Lamps in the Night

In the winter of 1984, a Union Carbide pesticide plant in Bhopal, India malfunctioned in the morning darkness.  Poor maintenance and disabled safety systems took a savage toll as a cloud of toxic gas blanketed a sleeping city.  More than 2,000 nearby slum-dwellers never woke up in their shacks. And a further 510,000 who survived, many of them young children and women, suffered life-long debilitating injuries.  The aftermath of foot-dragging in the courts and corporate indifference added disgrace to the calamity. An appalling miscarriage of humanity at every level.

 

A year later, a cross-country train journey took our family through the city one chilly night.  As we neared the otherwise darkened outskirts of town we could see everywhere the flickering oil lamps (called ‘dia’ in Hindi) marking Divali, the Indian festival of lights.  As the train clattered into and through this arresting vision, one could imagine the still grieving families carefully filling the clay lamps with mustard oil, lighting the cotton wicks and setting them around humble dwellings.

 

Diya  

 

It was to me a rare order of celebration knowing what lay in the city’s recent past: the soft flames set out in the night defying lament and darkness.
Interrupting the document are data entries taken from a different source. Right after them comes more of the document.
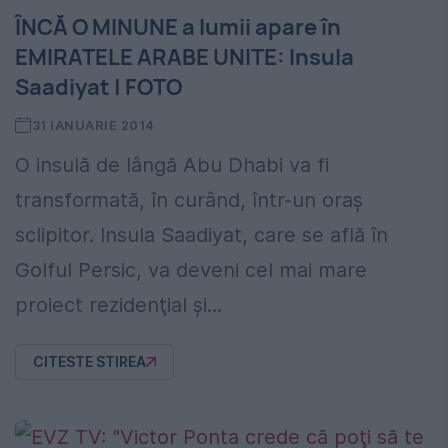
ÎNCĂ O MINUNE a lumii apare în
EMIRATELE ARABE UNITE: Insula
Saadiyat | FOTO
31 IANUARIE 2014
O insulă de lângă Abu Dhabi va fi
transformată, în curând, într-un oraş
sclipitor. Insula Saadiyat, care se află în
Golful Persic, va deveni cel mai mare
proiect rezidenţial şi...
CITESTE STIREA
A priceless sign. Albert Camus once struck upon just such a truth, recognizing it as “the endless summer” that lies unsullied at the bottom of the human heart.

 

A Jewish poet pictured it long ago:

 

Though the fig tree do not blossom,

and no fruit be on the vines;

though the produce of the olive fail

and the fields yield no food;

though the flock be cut off from the fold,

and there be no herd in the stalls,

yet I will rejoice in the Lord.

 

Let the ‘dias’ be set out in defiant profusion whatever the darkness.  They will yet banish the shadows.